Wednesday, August 28, 2013

Latest assingments

Well, in lieu of having a life just at the moment, I've been catching up on some of the places I wanted to visit and record for posterity. Thought I'd share some of the recent video for the amusement of anyone for whom that kindles a spark. :)

The first three here are of the old Bayview Avenue bridge near Bayview's one-time intersection with Lawrence Avenue down in the valley. I'm not sure when this bridge was built; probably at the end of the 19th century; but it was superseded by the adjacent and much more impressive current Bayview Avenue bridge just to the west, which was built in 1929 (and then twin-spanned in the early 60s). Presumably 1929 was the year this bridge went off the road grid... though every so often, restorative work to its successor breathes new life and purpose into this old bridge, and that's what's going on right now. So all the crap and weed growth and erosion ruts have been, at least for the moment, cleared away, and I wanted to get some shots of this bridge more like how it would have looked in its glory days a century ago... and here's the video.

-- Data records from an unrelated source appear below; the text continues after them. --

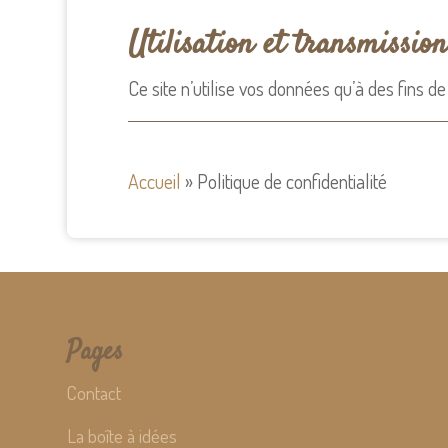
Utilisation et transmissio
Ce site n’utilise vos données qu’à des fins
Accueil
»
Politique de confidentialité
Pages
Contact
La boîte à idées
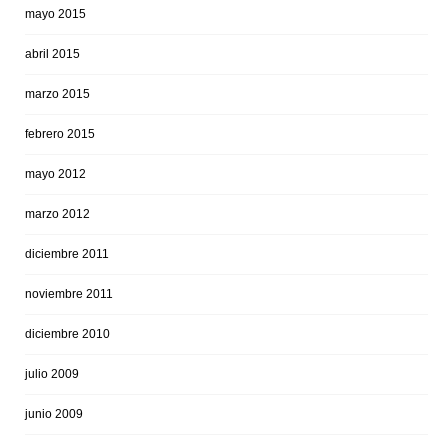
mayo 2015
abril 2015
marzo 2015
febrero 2015
mayo 2012
marzo 2012
diciembre 2011
noviembre 2011
diciembre 2010
julio 2009
junio 2009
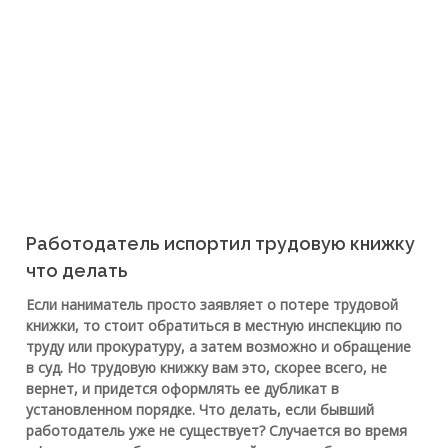
Работодатель испортил трудовую книжку
что делать
Если наниматель просто заявляет о потере трудовой
книжки, то стоит обратиться в местную инспекцию по
труду или прокуратуру, а затем возможно и обращение
в суд. Но трудовую книжку вам это, скорее всего, не
вернет, и придется оформлять ее дубликат в
установленном порядке. Что делать, если бывший
работодатель уже не существует? Случается во время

Now, below is the old Major Mackenzie Drive bridge (technically the Humber Bridge Trail bridge now). I'm not sure just when they diverted Major Mack down the big sweep it now makes to the south, but aerial photos show this was still the route in the mid-50s, and probably was till the late 1960s. You'll see it's a dead end now once you cross the bridge, but the road used to creep up the hill, make a sharp turn, and come up at the top to recover its straight route. I tried hiking that yesterday and only made it to the sharp turn... after that, it's just too overgrown and eroded... just a V-shaped, fallen-tree-strewn remnant of whatever road it once was. But, the bridge is still there, still serves a home on the far side of the Humber, and the plans are to refurbish it soon.



Below is the Wiley bow arch bridge on Gorewood Drive, or what used to be Gorewood Drive. It's now closed to traffic but the bridge still serves as a pedestrian crossing of the Humber; this is now a conservation area. The bridge is, to my eye, in really good shape; only a few places are really in need of restoration efforts. Strange that this bridge has been out of service for decades, while the much more decayed old Major Mack bridge is still in use.




Finally, just for the hell of it, here's a timelapse video I made just before I moved a couple of years ago. I'm particularly fond of this because it's not just a video I sped up. It's actually several thousand photographs taken automatically by my Rebel XT every second or two. The blur effects are thanks to my using a neutral density filter to enable me to prolong the exposures to roughly half a second without blowing out the photos. So, you dump them all together in Premiere, add a little mood music, and voila... a high-speed trip through the northwest end of town. :)



2 comments:

Neil_L said...

I am trying to locate the old Bayview Avenue bridge in a Google Earth aerial view. Are a number of the Panoramio photos misplaced or is the structure completely invisible from the air? Is the bridge the spidery, diagonal line on this Google Map that joins the unused end of Lawrence Ave to the letter "y" in the word Bayview?

http://goo.gl/maps/a62K6

Thanks, and I really like the sense of "being there" that the video brings.

Neil_L said...

Think I just answered my own question by viewing the third video. The modern Bayview bridge over the Don is visible partway through the video and makes it look as if the abandoned bridge runs parallel to the modern one. That means that some of the photos in Google earth are misplaced and that the old bridge is not visible aerially.